While Taylor is offering to let Davis’ group reopen the museum and operate it in its current form, Davis has a different vision. He would like to see the museum’s exhibits redeveloped and expanded to be more interactive and more reflective of Waco’s diversity.

And those changes would have to be negotiated with Taylor, Davis said.

“Mrs. Taylor has her own opinions about the way things should be done,” he said. “She says she’s willing to let us be in control, but I’ve got to have it in writing.”

Taylor said she welcomes further development of the exhibits, but she’s not willing to relinquish all control over the museum that she founded and funded.

“We will not be unreasonable about it,” she said. “But I don’t want some fool telling me the whole second floor should be torn out.”

The museum largely reflects Taylor’s interests, especially her love of early American history and the U.S. Constitution, a theme that takes up half the first floor. The exhibit includes George Washington’s silk vest, a Revolutionary musket and a “rising sun” chair from the Constitutional Convention.

Taylor said she finds it exasperating when people question how early American history relates to the museum’s mission of presenting the life and history of Waco. Without the Revolutionary War and the Constitution, Waco would not exist as we know it, she said.

“Kids don’t stop being born, and people don’t stop needing to know about the Constitution,” she said.

The museum also includes documents from early Texas history, a recreation of the paleolithic Horn Rock Shelter Site on the Brazos River, a recreation of a Waco Indian hut and a log cabin built by Calhoun McLennan, relative of county founder Neil McLennan.

Upstairs, an old classroom still fitted with desks pays tribute to Pearl Harbor hero Doris Miller and other black Waco residents. Another room is devoted to the 1993 Branch Davidian disaster, with a detailed scale model of the Branch Davidian compound, right down to jeans on a clothesline and leader David Koresh’s Camaro in the driveway.

Cotton Palace

Dominating the upstairs is an exhibit on the Cotton Palace and its annual fair that drew tens of thousands during Waco’s cotton era.

Among the artifacts is a 1922 poster touting a Waco Cotton Palace concert by John Phillip Sousa and a Verdi opera in Italian.

Davis said the exhibits are impressive and well-done, and he doesn’t propose to remove the early American exhibit, but the collection as a whole is incomplete.

There’s little or no mention of the Waco tornado, the Chisholm Trail or Waco’s rich educational history, which includes Paul Quinn College and Texas Christian University, as well as Baylor University.
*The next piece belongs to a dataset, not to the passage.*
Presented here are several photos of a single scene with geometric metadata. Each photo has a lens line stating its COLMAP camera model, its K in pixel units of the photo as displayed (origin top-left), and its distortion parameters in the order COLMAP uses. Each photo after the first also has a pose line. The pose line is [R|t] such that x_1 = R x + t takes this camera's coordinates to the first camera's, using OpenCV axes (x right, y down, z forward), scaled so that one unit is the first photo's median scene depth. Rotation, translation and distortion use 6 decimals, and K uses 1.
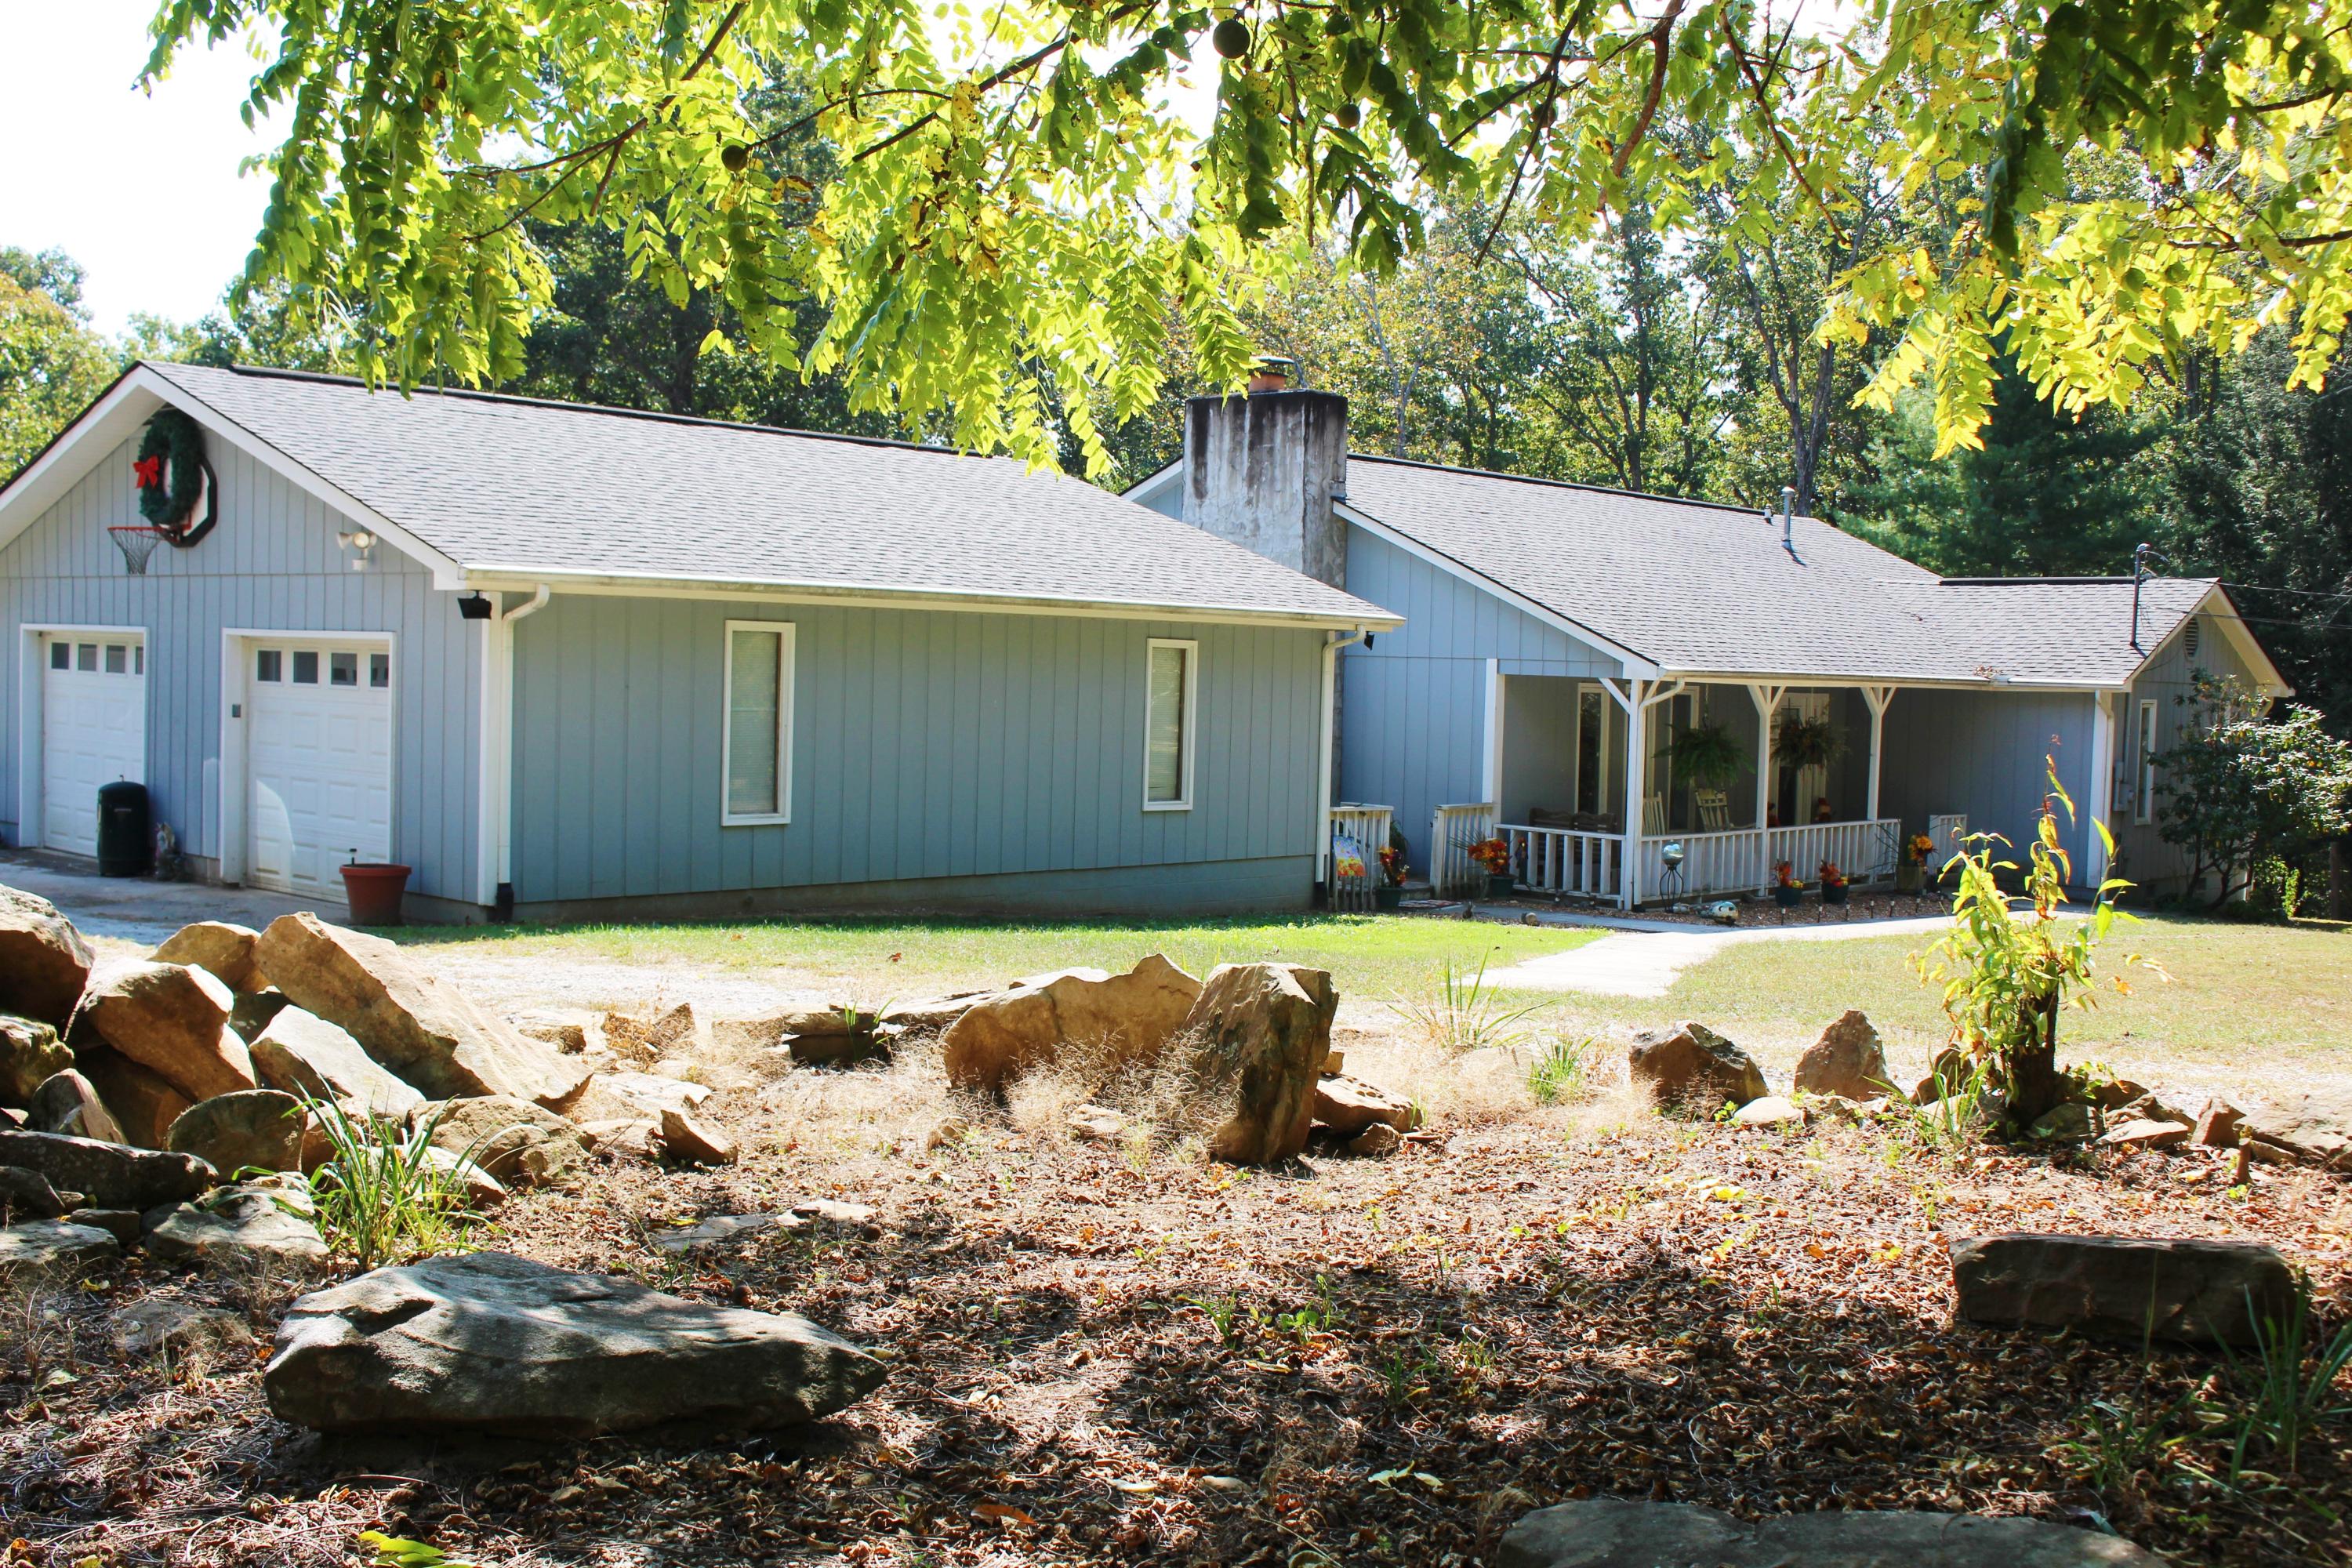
lens RADIAL K [[2636.9, 0, 1176.0], [0, 2636.9, 784.0], [0, 0, 1]] dist [-0.078334, -0.000913]
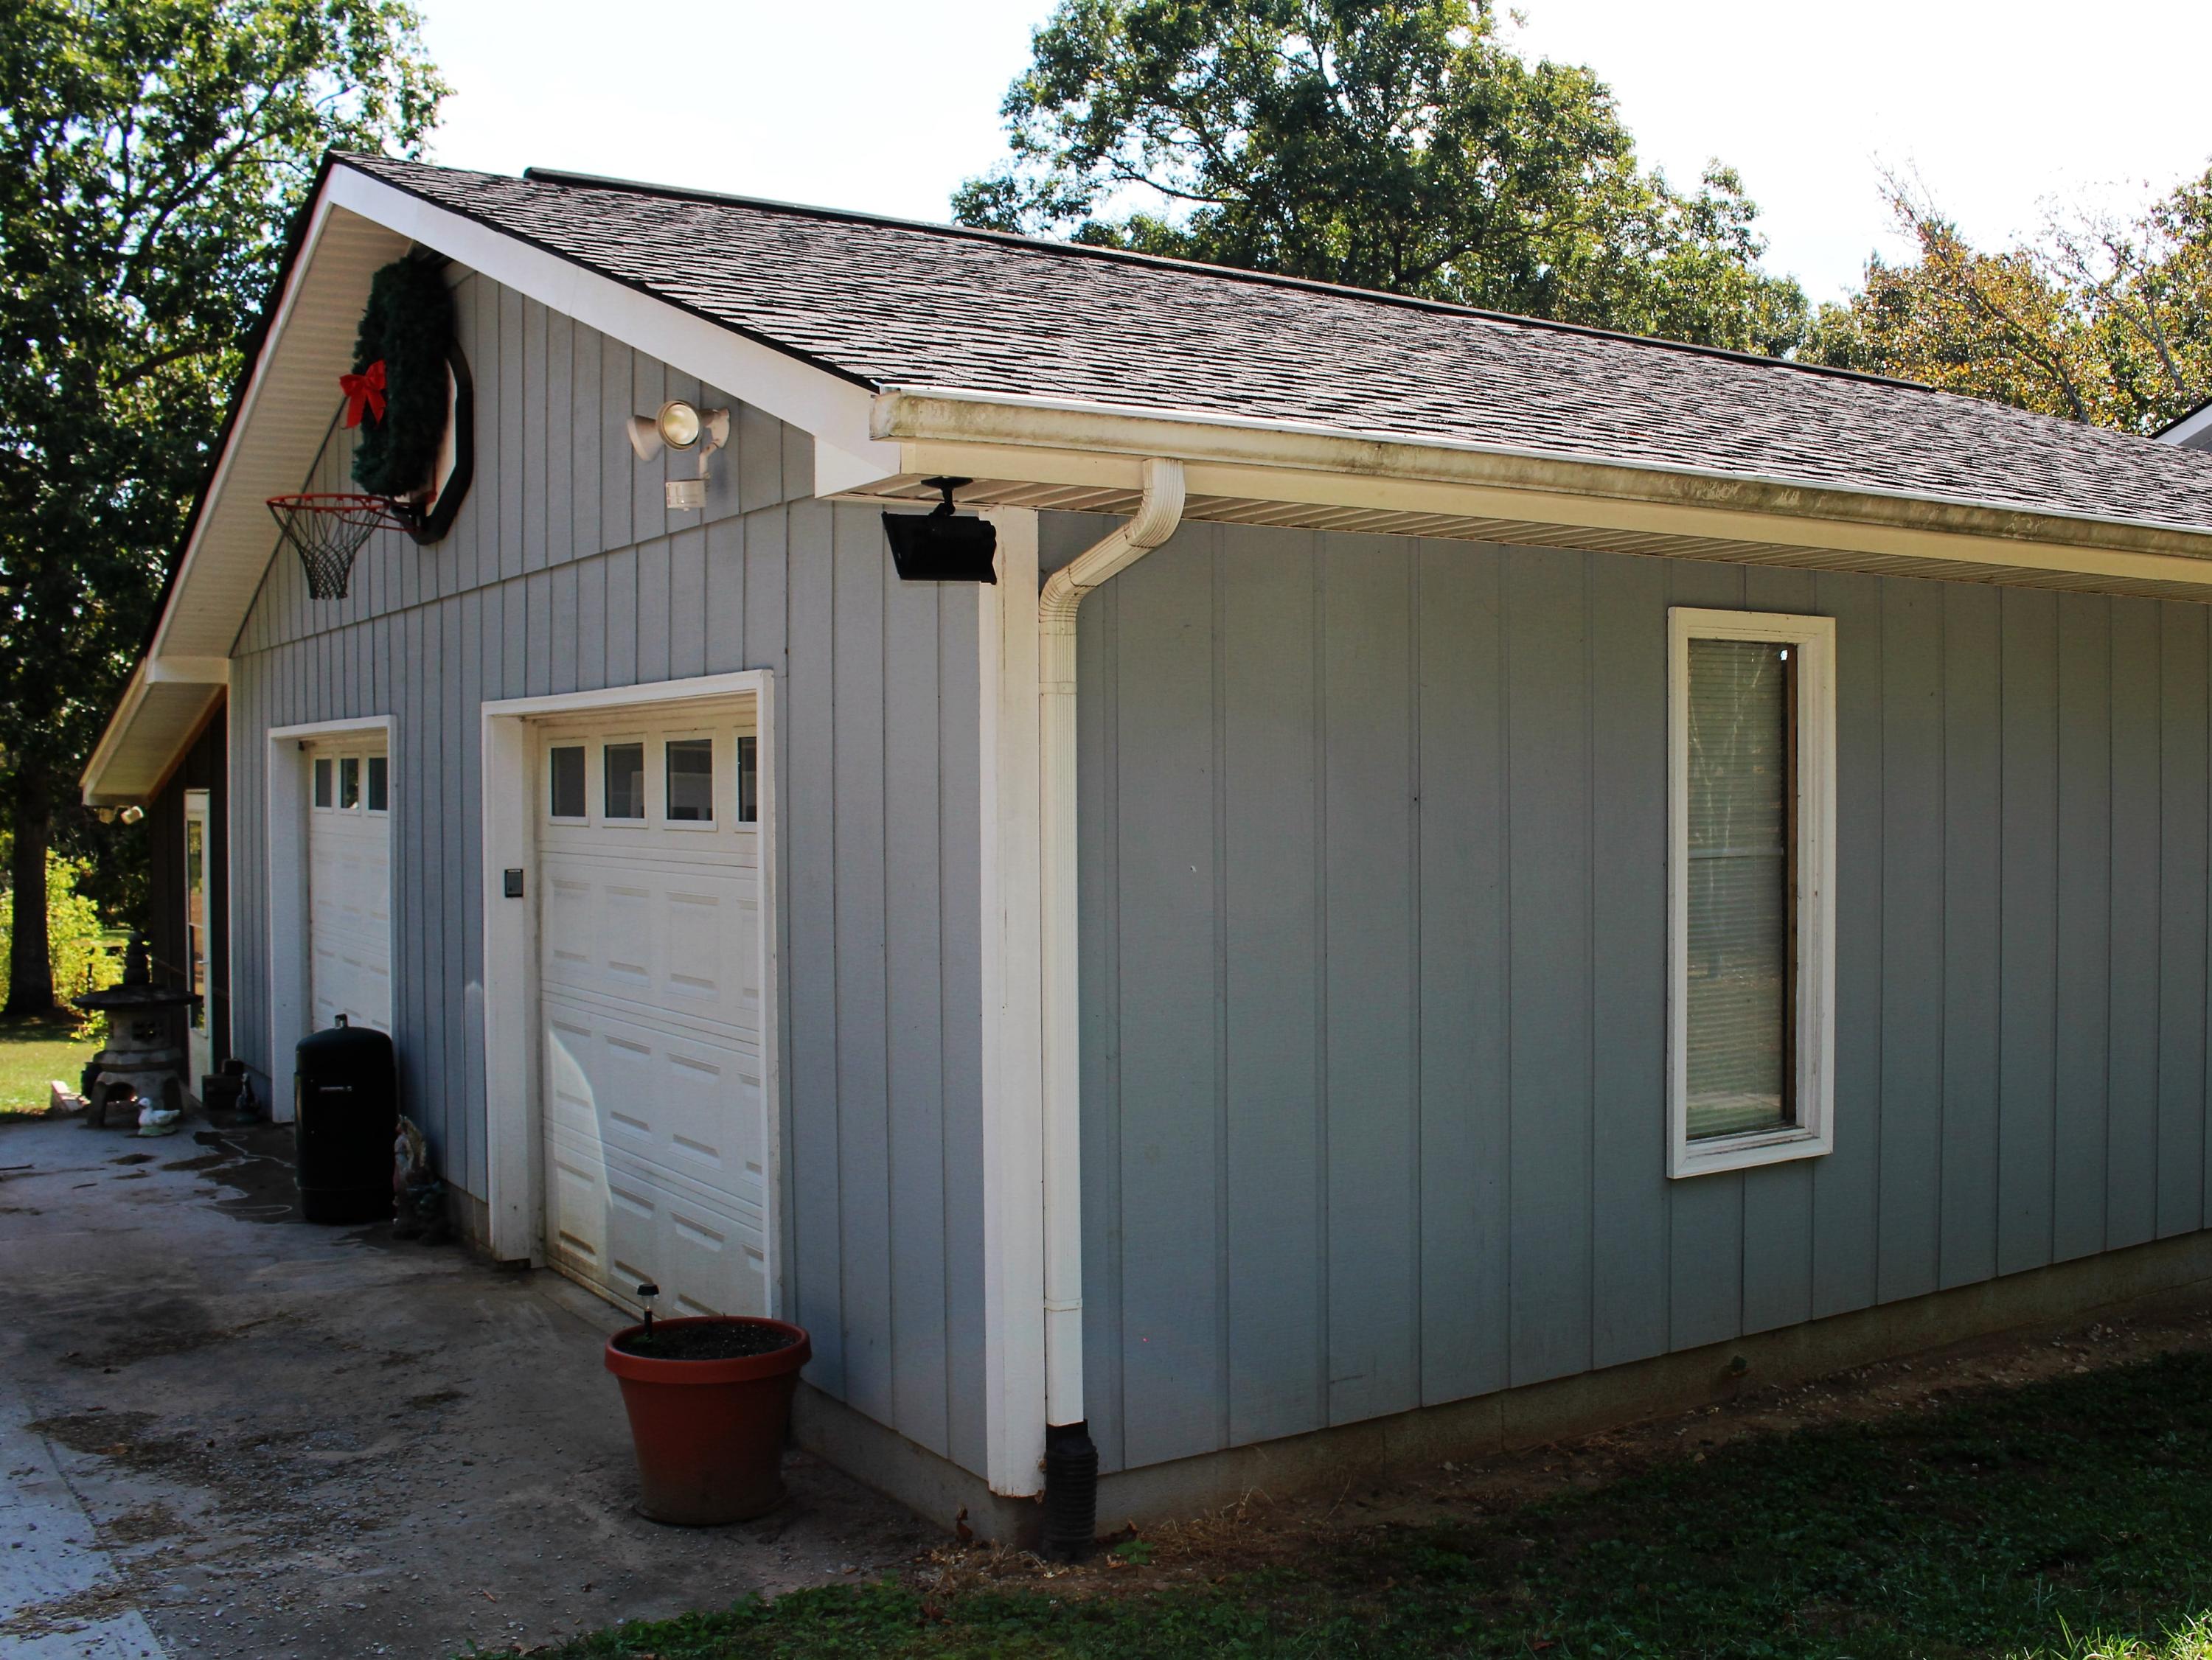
lens RADIAL K [[2190.5, 0, 1106.0], [0, 2190.5, 830.0], [0, 0, 1]] dist [-0.000949, -0.000023]
pose [[0.962657, -0.028696, -0.269197, -0.160815], [0.020746, 0.999262, -0.032332, -0.023154], [0.269926, 0.025539, 0.962542, 0.672376]]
Davis said he envisions scaling back some of the existing exhibits and developing others with the help of a community advisory board and local academics.

He would also like to provide space for the Waco History Project, a volunteer group devoted to preserving and publicizing neglected parts of Waco’s history. The group has an online presence at www.wacohistoryproject.org.

Need for diversity

Mary Duty, the group’s leader, said Waco needs a museum that reflects its diversity, including the stories of immigrants from Mexico and Europe.

“I think the community ought to be invited to discuss what the museum ought to look like, and it should be an inclusive story,” she said. “We need to make sure all those voices are heard.”

Duty said she’s glad Taylor is considering ways to reopen the museum to a broader audience.

“We’re losing sight of who we are as a community,” she said. “A museum gives us the chance to tell the whole story of what Waco is, and set the record straight.”